Sorry if this sounds somewhat like a tech-religious title, but I just got to thinking about how to type better, since I use the F1-F12 keys quite a bit, and just got fed up with using the ‘F-Lock’ key to enable them. (I currently own a Microsoft Office Keyboard). I began thinking that since I was going to change keyboards anyway, why not go all the way and get a mechanical keyboard? As you may or may not know, the majority of keyboards made today are of the rubber dome variety, and force your hands to work harder, since you have to bottom out the key before a letter (or character) appears on the screen. The particular keyboard I’m thinking of is comprised of individual switches for each key, complete with springs that buckle when pressed. At the instant the spring buckles, a character is produced on the screen. Since this method is so reliable, one can use one’s ears for audible feedback on when a character has been entered, and thus does not have to look at the screen to verify. There have been reports that typists can hit high speeds when using this keyboard. Which keyboard am I rambling on about, anyway? I wrote a review of it on geekhack.org, and I’ll summarize the relevant parts of it here:
I remember the classic “Model M” buckling spring keyboard, when I was in high school back in the mid-to-late 80′s. I was taking some business class (can’t remember the name of the class, been too many years ago). The machine was a PS/2, and the keyboard was, of course, a Model M. At the time, I didn’t give much thought to the sound the Model M makes as one types on it; I just thought that was the way the keyboard was supposed to sound. How little did I know how right I was (although I can definitely empathize with the people who complain about the noise; this keyboard is definitely not silent, although that’s the trade-off you made for choosing a great keyboard).
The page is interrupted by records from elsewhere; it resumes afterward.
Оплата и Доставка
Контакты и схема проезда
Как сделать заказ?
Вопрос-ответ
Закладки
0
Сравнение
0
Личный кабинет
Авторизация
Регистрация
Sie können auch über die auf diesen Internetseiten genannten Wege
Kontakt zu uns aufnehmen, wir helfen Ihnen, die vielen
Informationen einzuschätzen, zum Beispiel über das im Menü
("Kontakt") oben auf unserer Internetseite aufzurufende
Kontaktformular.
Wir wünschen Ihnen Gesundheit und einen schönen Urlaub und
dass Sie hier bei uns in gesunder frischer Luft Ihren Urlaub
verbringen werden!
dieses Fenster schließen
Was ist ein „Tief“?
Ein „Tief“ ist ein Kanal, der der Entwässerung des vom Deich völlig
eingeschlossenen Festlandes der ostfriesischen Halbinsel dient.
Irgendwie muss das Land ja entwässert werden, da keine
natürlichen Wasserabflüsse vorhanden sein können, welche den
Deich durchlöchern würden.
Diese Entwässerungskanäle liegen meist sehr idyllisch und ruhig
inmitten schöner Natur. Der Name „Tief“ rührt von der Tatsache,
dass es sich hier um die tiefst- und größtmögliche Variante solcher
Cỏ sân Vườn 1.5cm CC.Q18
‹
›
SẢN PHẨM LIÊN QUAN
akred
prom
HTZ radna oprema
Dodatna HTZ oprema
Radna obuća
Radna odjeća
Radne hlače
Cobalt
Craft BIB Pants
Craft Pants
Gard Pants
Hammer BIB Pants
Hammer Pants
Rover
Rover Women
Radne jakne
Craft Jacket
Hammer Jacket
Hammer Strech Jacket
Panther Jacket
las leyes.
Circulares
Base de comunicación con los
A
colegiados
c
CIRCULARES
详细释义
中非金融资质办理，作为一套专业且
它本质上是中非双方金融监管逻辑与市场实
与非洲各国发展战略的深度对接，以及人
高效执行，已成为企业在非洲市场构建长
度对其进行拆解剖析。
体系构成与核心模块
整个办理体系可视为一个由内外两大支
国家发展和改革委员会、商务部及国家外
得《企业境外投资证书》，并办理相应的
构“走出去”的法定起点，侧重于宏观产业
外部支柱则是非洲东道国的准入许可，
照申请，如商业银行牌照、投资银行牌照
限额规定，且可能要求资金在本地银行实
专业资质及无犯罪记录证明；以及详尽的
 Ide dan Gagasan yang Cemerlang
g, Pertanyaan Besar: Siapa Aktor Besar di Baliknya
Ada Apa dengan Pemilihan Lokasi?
Since proficiency in coding and writing essays has become somewhat of a “holy grail” for me, I have since revisited the topic of keyboards. Some time ago, I started researching what makes a keyboard great, and have come away with the impression that IBM did it right almost 30 years ago — great tactile feedback via buckling springs, extremely durable construction, completely standardized layout, and operating system agnostic.
I use Linux (Slackware to be specific), and after great deliberation, have come to the conclusion that the Model M (and its successors) follow the UNIX philosophy: Do one thing, and do it well. The keyboard is, above all, meant to be a text entry device, whether you are using it to compose essays, write web pages, or for programming. No more, no less.
If you want a quick bit of history on the Model M, you can read it here.
Since IBM (and Lexmark) are no longer manufacturing keyboards, Unicomp (a subcontractor to Lexmark) purchased the rights to the Model M, and are manufacturing modern replicas of them. I took the liberty of ordering one. Warning: If you want a well-made keyboard, expect to pay more than the piddly $20 or so you would at Wal-Mart or similar retailers. This one cost 4x that, and I consider it a bargain.
Here’s a picture of the black beauty, in case any of you are interested:
For comparison’s sake, here’s a picture of the original IBM Model M:
Visually, they are quite similar, except for the brand name, color, connector (USB instead of PS/2), and other minor details.
Now, why did I not get a keyboard with the Windows key on them, you may ask? Because I despise the Windows key. I have never, in all my years of owning keyboards, make use of the Windows key. I despise Microsoft for taking the clean layout of the Model M, and messing it up. That is purely a subjective opinion; you make take it as you will.
I can’t wait to get mine in the mail, sometime this week!